Convert the listing, starting at the line that contains "genus: Eleocharis" and ending at the line that contains "class: Pucciniomycetes", into a two-column CSV headed rank and name. Give one row per line, with each value in its own quoted field and any line breaks turned into spaces.

= Raw data =
--- --- ---

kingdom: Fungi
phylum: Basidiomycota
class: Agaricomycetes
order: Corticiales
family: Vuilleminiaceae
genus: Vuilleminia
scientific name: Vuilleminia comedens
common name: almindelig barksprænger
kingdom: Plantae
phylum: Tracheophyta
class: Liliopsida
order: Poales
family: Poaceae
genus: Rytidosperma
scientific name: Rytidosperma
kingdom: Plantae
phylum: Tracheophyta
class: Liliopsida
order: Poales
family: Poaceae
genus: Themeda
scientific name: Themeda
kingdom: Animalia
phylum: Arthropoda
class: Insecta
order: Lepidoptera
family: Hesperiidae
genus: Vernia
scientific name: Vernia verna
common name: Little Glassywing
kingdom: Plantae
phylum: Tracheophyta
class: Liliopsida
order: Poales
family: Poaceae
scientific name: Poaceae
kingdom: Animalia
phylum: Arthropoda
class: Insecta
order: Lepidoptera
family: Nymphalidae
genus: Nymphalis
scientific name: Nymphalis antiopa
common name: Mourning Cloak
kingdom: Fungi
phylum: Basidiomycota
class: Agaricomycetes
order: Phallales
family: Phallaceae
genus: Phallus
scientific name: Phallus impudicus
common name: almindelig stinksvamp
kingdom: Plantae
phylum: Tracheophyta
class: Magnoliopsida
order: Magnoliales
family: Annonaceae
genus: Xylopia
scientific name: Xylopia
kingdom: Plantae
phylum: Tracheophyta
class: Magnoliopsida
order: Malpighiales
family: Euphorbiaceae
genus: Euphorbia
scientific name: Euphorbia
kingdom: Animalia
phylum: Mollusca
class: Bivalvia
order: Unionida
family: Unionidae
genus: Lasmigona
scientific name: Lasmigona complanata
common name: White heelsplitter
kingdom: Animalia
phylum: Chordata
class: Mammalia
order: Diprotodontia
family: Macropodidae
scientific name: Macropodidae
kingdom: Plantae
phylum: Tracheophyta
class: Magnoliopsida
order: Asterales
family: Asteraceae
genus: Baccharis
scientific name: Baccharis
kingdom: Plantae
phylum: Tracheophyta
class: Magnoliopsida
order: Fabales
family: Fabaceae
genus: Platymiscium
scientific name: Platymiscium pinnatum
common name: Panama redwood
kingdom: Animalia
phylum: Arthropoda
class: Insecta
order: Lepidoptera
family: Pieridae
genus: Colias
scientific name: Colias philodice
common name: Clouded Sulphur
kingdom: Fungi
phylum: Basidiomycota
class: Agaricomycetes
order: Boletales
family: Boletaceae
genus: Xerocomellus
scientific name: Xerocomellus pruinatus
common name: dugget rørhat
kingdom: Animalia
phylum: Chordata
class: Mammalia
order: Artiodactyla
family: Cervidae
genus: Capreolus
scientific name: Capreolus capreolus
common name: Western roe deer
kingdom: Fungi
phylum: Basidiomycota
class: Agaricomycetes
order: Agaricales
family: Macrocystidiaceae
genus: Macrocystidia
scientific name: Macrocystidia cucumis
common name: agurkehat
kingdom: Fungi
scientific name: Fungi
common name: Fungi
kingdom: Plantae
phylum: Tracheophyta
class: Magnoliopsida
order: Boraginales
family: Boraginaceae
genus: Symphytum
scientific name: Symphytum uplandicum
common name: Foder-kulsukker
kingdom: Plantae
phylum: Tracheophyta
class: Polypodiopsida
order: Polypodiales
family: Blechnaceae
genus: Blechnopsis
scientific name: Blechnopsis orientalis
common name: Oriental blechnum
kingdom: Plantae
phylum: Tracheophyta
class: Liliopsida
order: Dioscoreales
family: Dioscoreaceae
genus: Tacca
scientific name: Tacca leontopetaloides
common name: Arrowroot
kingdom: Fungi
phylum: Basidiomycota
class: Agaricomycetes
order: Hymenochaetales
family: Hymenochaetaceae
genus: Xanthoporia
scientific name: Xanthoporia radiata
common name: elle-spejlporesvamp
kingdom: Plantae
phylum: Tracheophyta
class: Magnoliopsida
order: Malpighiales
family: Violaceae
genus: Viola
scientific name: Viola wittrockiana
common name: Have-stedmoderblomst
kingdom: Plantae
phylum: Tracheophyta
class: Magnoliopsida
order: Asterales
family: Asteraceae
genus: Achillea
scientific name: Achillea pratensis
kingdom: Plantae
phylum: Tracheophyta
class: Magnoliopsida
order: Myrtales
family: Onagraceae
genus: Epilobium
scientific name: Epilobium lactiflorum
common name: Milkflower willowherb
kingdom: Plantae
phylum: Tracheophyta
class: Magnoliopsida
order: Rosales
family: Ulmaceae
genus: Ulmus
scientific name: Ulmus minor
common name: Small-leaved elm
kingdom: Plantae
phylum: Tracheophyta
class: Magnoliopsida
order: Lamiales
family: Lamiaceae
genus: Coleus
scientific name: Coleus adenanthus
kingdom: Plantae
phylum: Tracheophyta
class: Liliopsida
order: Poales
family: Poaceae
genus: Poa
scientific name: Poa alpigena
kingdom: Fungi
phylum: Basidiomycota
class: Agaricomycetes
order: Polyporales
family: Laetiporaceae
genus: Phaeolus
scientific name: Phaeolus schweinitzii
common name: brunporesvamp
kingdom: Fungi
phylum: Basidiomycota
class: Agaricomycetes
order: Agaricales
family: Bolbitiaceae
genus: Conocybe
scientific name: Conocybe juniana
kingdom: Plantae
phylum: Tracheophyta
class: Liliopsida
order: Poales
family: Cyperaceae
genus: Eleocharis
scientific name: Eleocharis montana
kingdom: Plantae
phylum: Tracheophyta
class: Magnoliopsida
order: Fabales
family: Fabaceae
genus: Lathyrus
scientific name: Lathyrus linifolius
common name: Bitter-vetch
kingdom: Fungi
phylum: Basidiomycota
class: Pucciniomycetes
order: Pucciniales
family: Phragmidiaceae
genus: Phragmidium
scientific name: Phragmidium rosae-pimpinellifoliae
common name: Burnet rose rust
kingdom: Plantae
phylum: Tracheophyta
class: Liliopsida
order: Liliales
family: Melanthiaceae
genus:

--- --- ---

= Result =
rank,name
"genus:","Eleocharis"
"scientific name:","Eleocharis montana"
"kingdom:","Plantae"
"phylum:","Tracheophyta"
"class:","Magnoliopsida"
"order:","Fabales"
"family:","Fabaceae"
"genus:","Lathyrus"
"scientific name:","Lathyrus linifolius"
"common name:","Bitter-vetch"
"kingdom:","Fungi"
"phylum:","Basidiomycota"
"class:","Pucciniomycetes"